-- Material for this task --
* * * * * * *
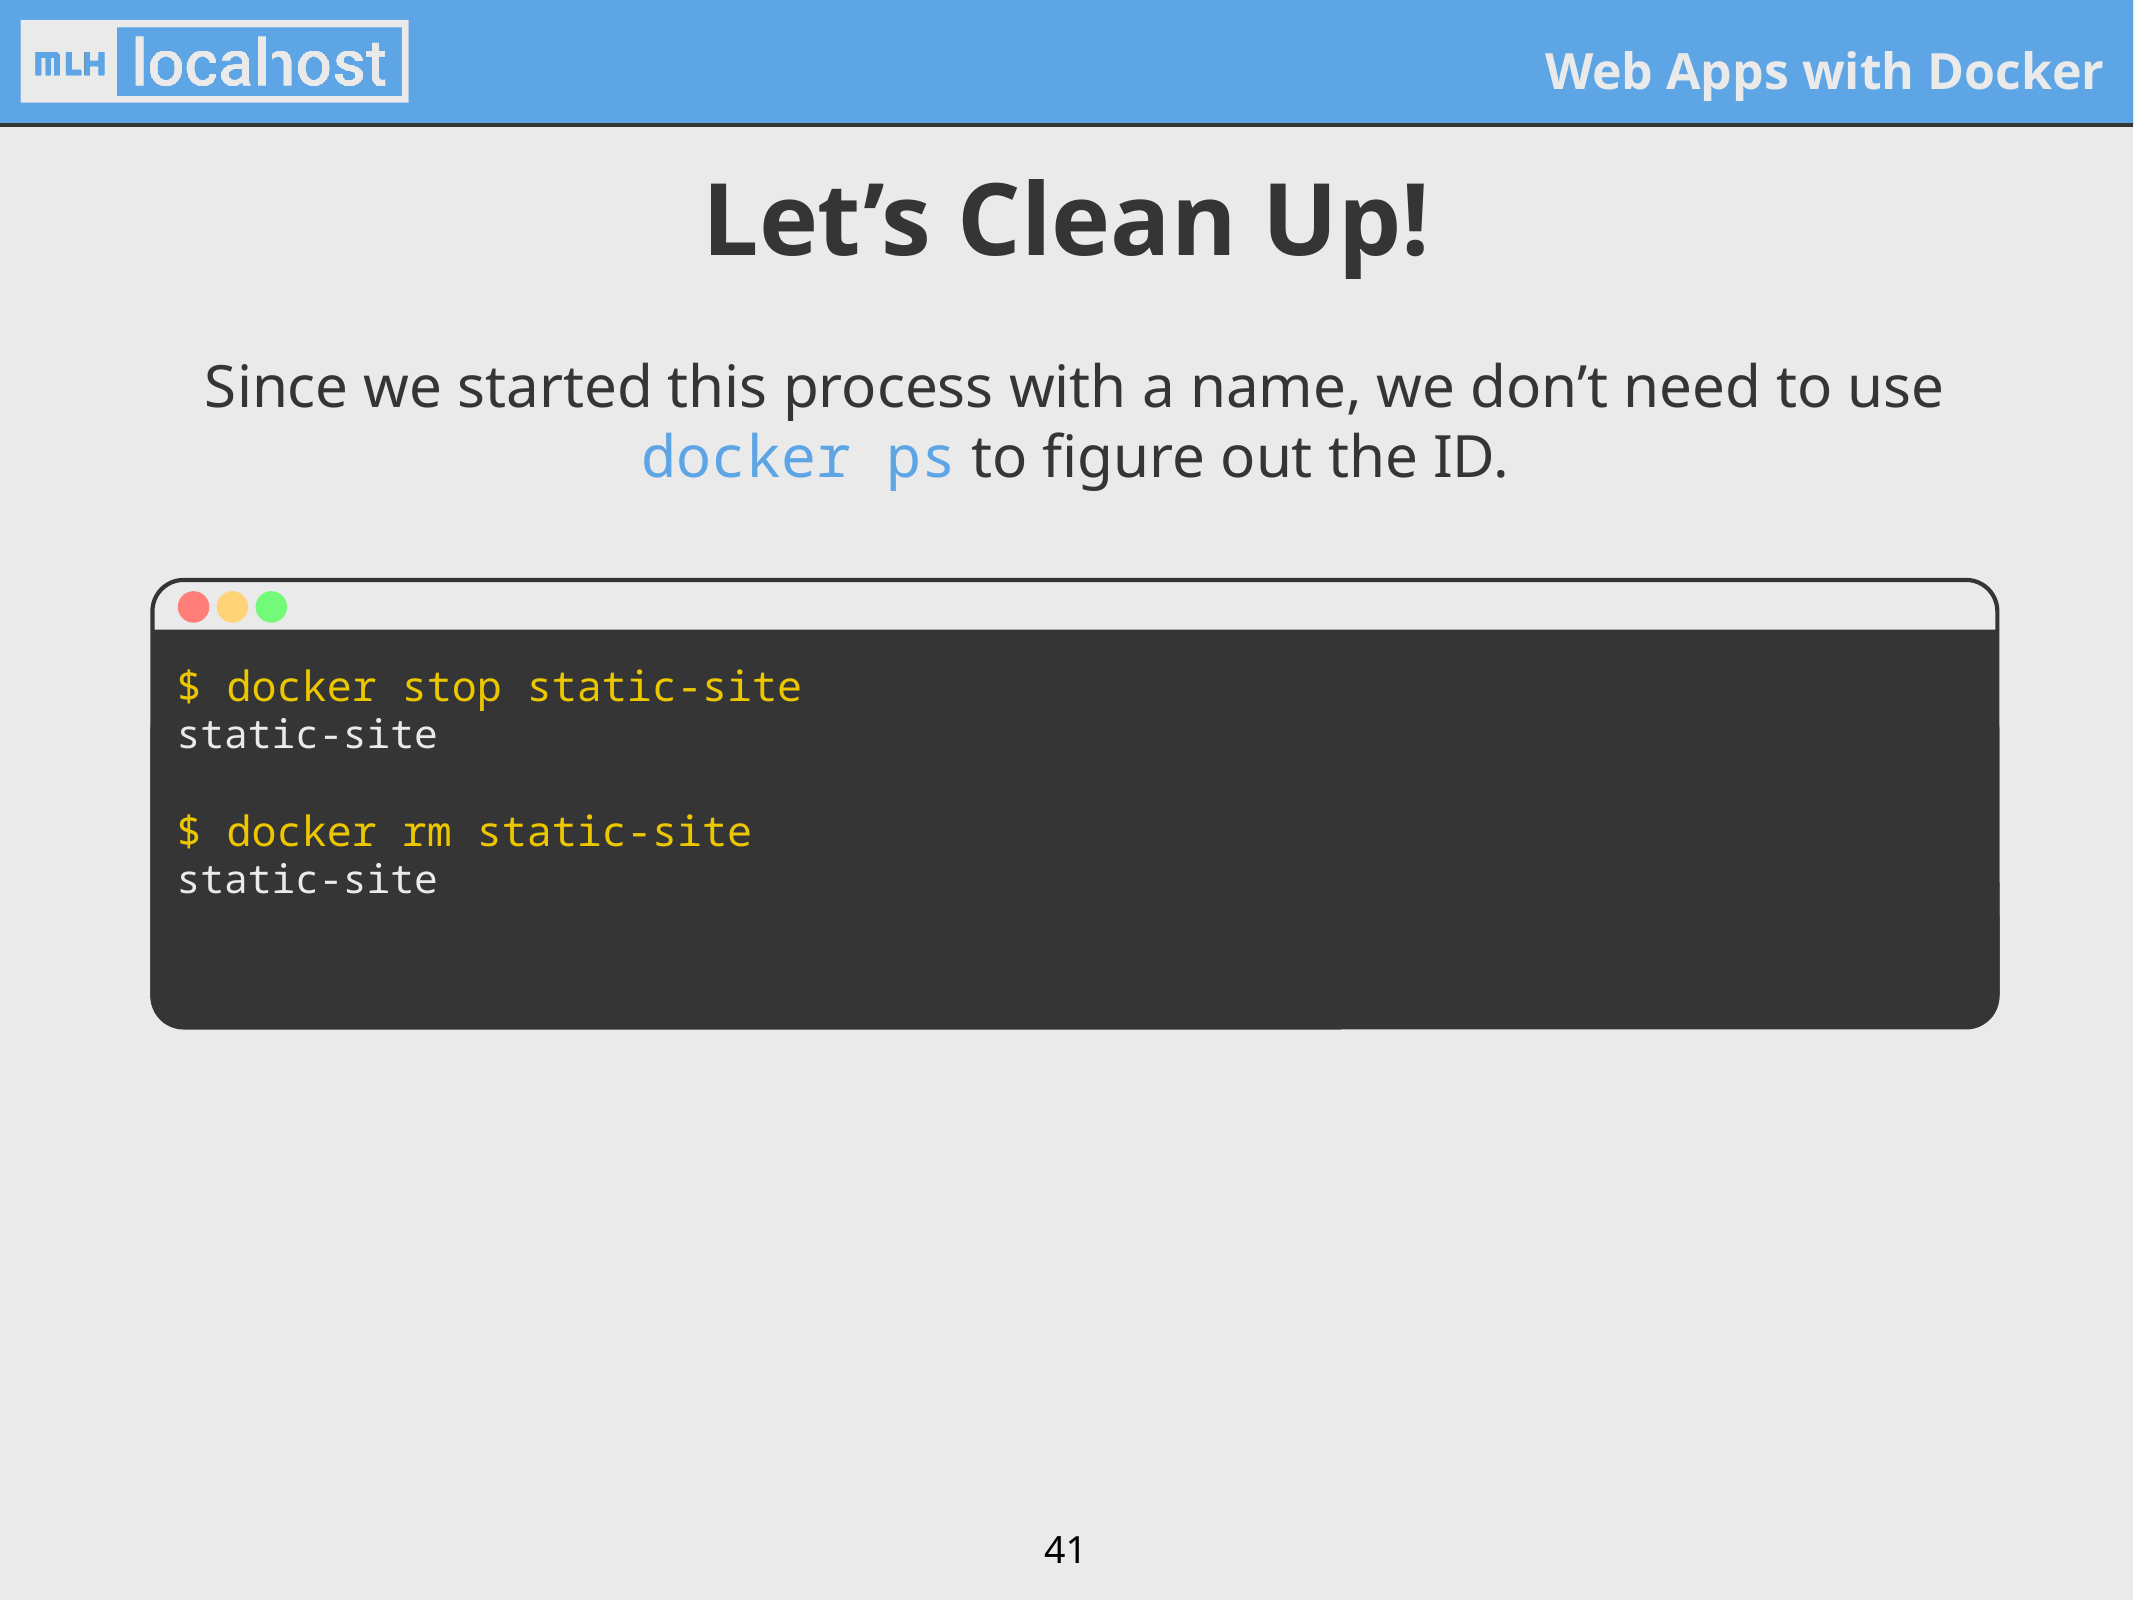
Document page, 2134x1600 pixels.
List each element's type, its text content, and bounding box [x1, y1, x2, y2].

slide_number ‹#› [1034, 1517, 1097, 1585]
text_box Let’s Clean Up! [57, 146, 2077, 299]
text_box Since we started this process with a name, we don’t need to use docker ps to figure out the ID. [66, 340, 2084, 516]
list Web Apps with Docker [1535, 34, 2114, 106]
text_box [0, 0, 2134, 124]
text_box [152, 579, 1998, 1028]
picture [20, 19, 410, 104]
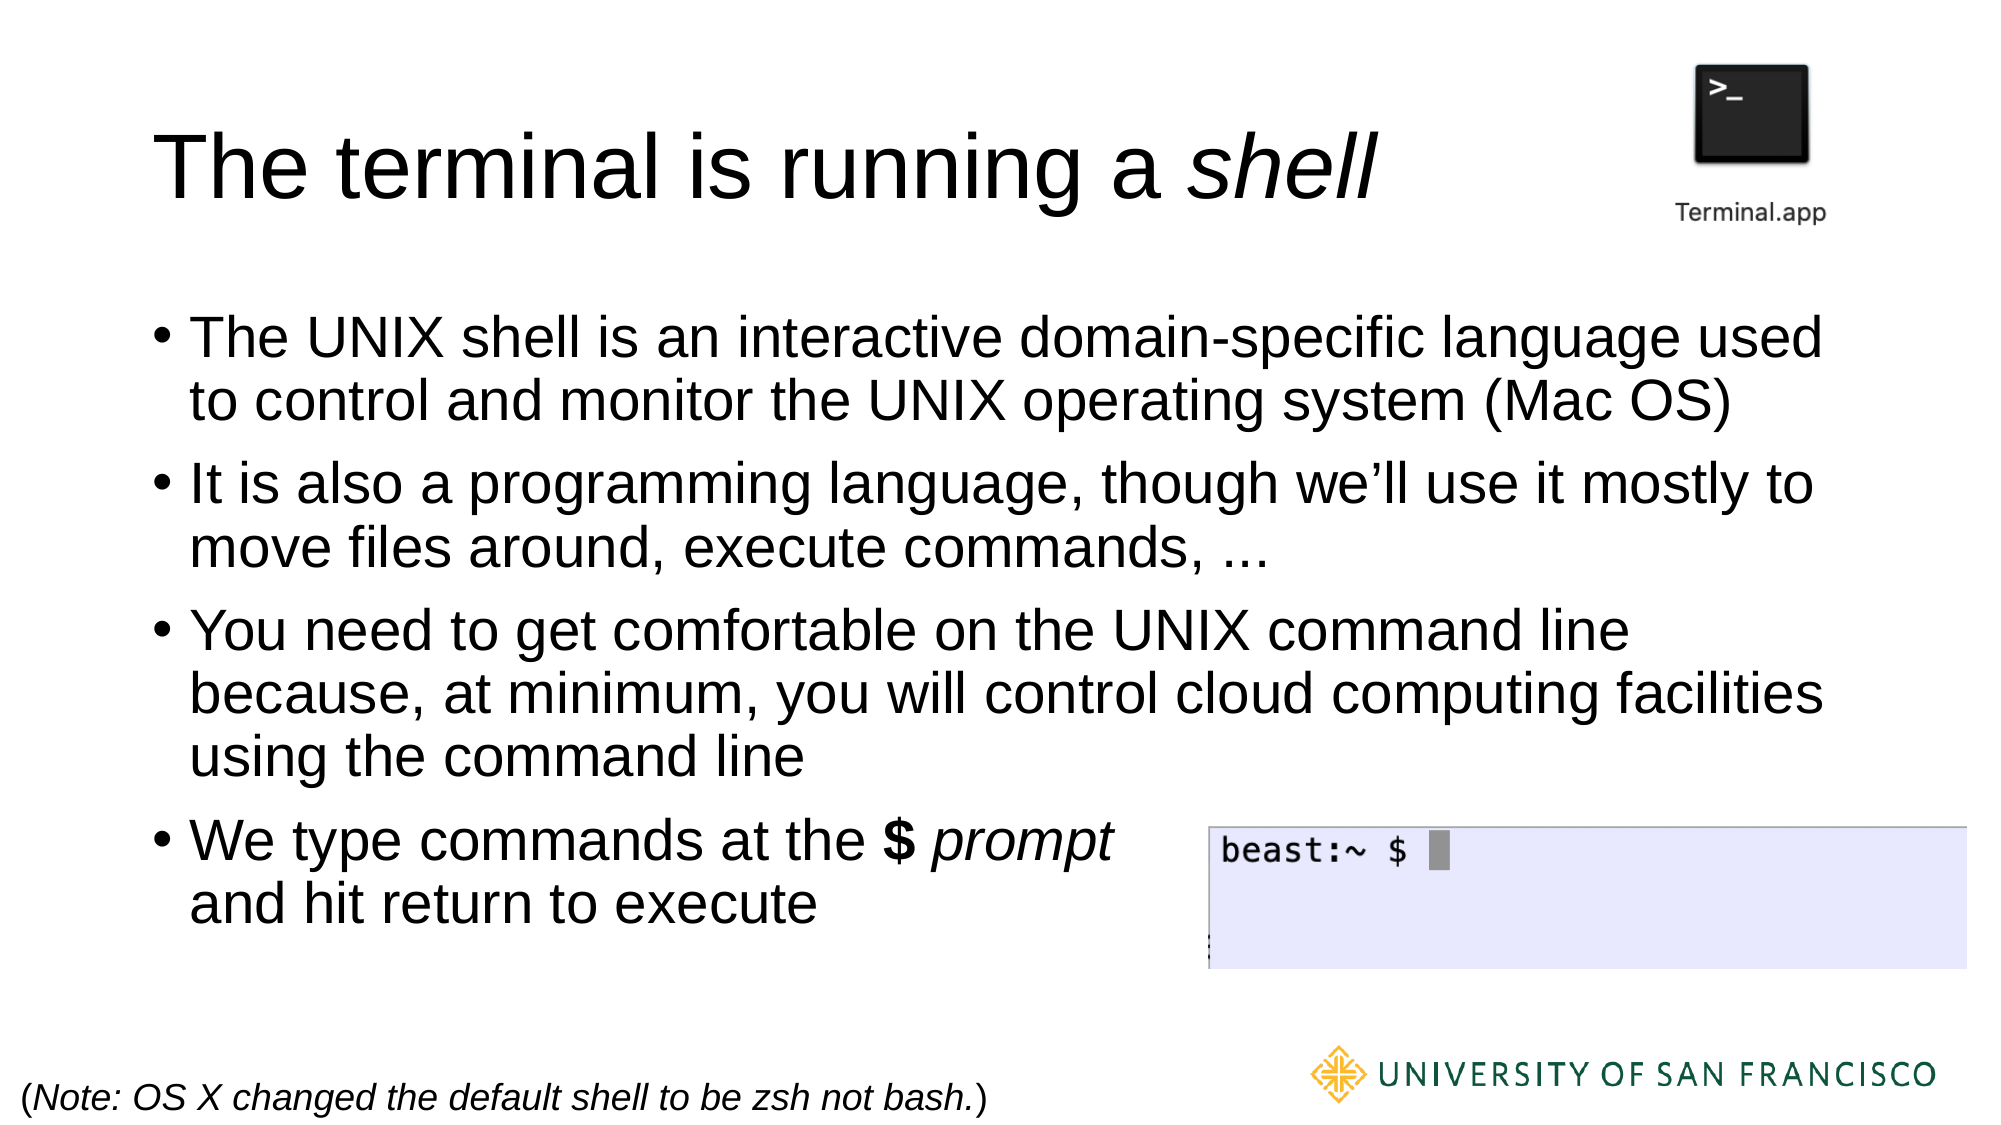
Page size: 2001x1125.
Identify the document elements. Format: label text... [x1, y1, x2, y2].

picture [1666, 41, 1840, 248]
list The UNIX shell is an interactive domain-specific language used to control and monitor the UNIX operating system (Mac OS) It is also a programming language, though we’ll use it mostly to move files around, execute commands, ... You need to get comfortable on the UNIX command line because, at minimum, you will control cloud computing facilities using the command line We type commands at the $ prompt and hit return to execute [137, 299, 1863, 1014]
picture [1208, 826, 1967, 969]
text_box (Note: OS X changed the default shell to be zsh not bash.) [5, 1065, 1003, 1125]
title The terminal is running a shell [137, 59, 1863, 278]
* * * * * * *
-- Problem description --
Transcribe only the lines from the one holding "List each element's" through the last line of the listing above, inclusive, and do not include the pictures.

-- Task response --
List each element's type, its text content, and bounding box [x1, y1, x2, y2].

slide_number ‹#› [1034, 1517, 1097, 1585]
text_box Let’s Clean Up! [57, 146, 2077, 299]
text_box Since we started this process with a name, we don’t need to use docker ps to figure out the ID. [66, 340, 2084, 516]
list Web Apps with Docker [1535, 34, 2114, 106]
text_box [0, 0, 2134, 124]
text_box [152, 579, 1998, 1028]
picture [20, 19, 410, 104]
Page size: 2001x1125.
Identify the document elements. Format: label text... [x1, y1, x2, y2].

picture [1666, 41, 1840, 248]
list The UNIX shell is an interactive domain-specific language used to control and monitor the UNIX operating system (Mac OS) It is also a programming language, though we’ll use it mostly to move files around, execute commands, ... You need to get comfortable on the UNIX command line because, at minimum, you will control cloud computing facilities using the command line We type commands at the $ prompt and hit return to execute [137, 299, 1863, 1014]
picture [1208, 826, 1967, 969]
text_box (Note: OS X changed the default shell to be zsh not bash.) [5, 1065, 1003, 1125]
title The terminal is running a shell [137, 59, 1863, 278]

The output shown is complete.